** Start Input data **
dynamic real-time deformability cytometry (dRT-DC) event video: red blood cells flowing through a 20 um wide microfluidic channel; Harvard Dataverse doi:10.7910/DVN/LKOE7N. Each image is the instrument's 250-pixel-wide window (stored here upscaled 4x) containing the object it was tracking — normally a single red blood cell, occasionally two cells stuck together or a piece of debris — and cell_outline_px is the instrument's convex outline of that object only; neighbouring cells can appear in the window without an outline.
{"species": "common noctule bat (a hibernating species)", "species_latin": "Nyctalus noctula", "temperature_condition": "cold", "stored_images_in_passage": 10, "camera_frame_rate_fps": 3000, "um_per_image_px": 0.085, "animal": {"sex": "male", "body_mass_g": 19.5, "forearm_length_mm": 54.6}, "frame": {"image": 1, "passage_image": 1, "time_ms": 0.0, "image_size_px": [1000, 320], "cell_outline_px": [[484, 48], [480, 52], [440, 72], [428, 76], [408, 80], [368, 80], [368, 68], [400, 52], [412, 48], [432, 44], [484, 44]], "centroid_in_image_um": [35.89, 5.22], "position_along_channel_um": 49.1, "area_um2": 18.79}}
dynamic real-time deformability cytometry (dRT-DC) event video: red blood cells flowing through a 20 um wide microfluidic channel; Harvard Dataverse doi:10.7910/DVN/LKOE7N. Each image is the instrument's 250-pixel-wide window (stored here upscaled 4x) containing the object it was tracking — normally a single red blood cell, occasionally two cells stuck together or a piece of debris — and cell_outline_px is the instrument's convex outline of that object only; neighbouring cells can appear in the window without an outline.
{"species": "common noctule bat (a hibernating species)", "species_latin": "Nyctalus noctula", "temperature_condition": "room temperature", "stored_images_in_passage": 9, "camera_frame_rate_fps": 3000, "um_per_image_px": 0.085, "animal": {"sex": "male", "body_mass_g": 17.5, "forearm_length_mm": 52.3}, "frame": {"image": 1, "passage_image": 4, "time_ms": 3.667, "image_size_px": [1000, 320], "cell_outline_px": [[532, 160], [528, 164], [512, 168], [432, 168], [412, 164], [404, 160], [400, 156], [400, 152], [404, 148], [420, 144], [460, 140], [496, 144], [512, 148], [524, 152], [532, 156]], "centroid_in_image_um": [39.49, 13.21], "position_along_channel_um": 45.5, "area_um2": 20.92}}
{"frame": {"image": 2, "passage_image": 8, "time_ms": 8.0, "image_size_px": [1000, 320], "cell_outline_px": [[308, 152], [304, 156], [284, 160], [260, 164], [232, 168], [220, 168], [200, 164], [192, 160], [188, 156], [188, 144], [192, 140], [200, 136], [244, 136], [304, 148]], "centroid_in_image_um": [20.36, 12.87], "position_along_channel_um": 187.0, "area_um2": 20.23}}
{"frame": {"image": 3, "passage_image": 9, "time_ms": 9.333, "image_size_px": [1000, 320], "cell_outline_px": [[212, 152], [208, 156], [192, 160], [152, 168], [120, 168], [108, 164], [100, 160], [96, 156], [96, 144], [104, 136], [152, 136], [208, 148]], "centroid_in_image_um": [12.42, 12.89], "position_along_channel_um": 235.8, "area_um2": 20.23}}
** End Input data **
#### [Requirements]
Repeat each record in full; every line must match exactly.

#### [Full response]
dynamic real-time deformability cytometry (dRT-DC) event video: red blood cells flowing through a 20 um wide microfluidic channel; Harvard Dataverse doi:10.7910/DVN/LKOE7N. Each image is the instrument's 250-pixel-wide window (stored here upscaled 4x) containing the object it was tracking — normally a single red blood cell, occasionally two cells stuck together or a piece of debris — and cell_outline_px is the instrument's convex outline of that object only; neighbouring cells can appear in the window without an outline.
{"species": "common noctule bat (a hibernating species)", "species_latin": "Nyctalus noctula", "temperature_condition": "cold", "stored_images_in_passage": 10, "camera_frame_rate_fps": 3000, "um_per_image_px": 0.085, "animal": {"sex": "male", "body_mass_g": 19.5, "forearm_length_mm": 54.6}, "frame": {"image": 1, "passage_image": 1, "time_ms": 0.0, "image_size_px": [1000, 320], "cell_outline_px": [[484, 48], [480, 52], [440, 72], [428, 76], [408, 80], [368, 80], [368, 68], [400, 52], [412, 48], [432, 44], [484, 44]], "centroid_in_image_um": [35.89, 5.22], "position_along_channel_um": 49.1, "area_um2": 18.79}}
dynamic real-time deformability cytometry (dRT-DC) event video: red blood cells flowing through a 20 um wide microfluidic channel; Harvard Dataverse doi:10.7910/DVN/LKOE7N. Each image is the instrument's 250-pixel-wide window (stored here upscaled 4x) containing the object it was tracking — normally a single red blood cell, occasionally two cells stuck together or a piece of debris — and cell_outline_px is the instrument's convex outline of that object only; neighbouring cells can appear in the window without an outline.
{"species": "common noctule bat (a hibernating species)", "species_latin": "Nyctalus noctula", "temperature_condition": "room temperature", "stored_images_in_passage": 9, "camera_frame_rate_fps": 3000, "um_per_image_px": 0.085, "animal": {"sex": "male", "body_mass_g": 17.5, "forearm_length_mm": 52.3}, "frame": {"image": 1, "passage_image": 4, "time_ms": 3.667, "image_size_px": [1000, 320], "cell_outline_px": [[532, 160], [528, 164], [512, 168], [432, 168], [412, 164], [404, 160], [400, 156], [400, 152], [404, 148], [420, 144], [460, 140], [496, 144], [512, 148], [524, 152], [532, 156]], "centroid_in_image_um": [39.49, 13.21], "position_along_channel_um": 45.5, "area_um2": 20.92}}
{"frame": {"image": 2, "passage_image": 8, "time_ms": 8.0, "image_size_px": [1000, 320], "cell_outline_px": [[308, 152], [304, 156], [284, 160], [260, 164], [232, 168], [220, 168], [200, 164], [192, 160], [188, 156], [188, 144], [192, 140], [200, 136], [244, 136], [304, 148]], "centroid_in_image_um": [20.36, 12.87], "position_along_channel_um": 187.0, "area_um2": 20.23}}
{"frame": {"image": 3, "passage_image": 9, "time_ms": 9.333, "image_size_px": [1000, 320], "cell_outline_px": [[212, 152], [208, 156], [192, 160], [152, 168], [120, 168], [108, 164], [100, 160], [96, 156], [96, 144], [104, 136], [152, 136], [208, 148]], "centroid_in_image_um": [12.42, 12.89], "position_along_channel_um": 235.8, "area_um2": 20.23}}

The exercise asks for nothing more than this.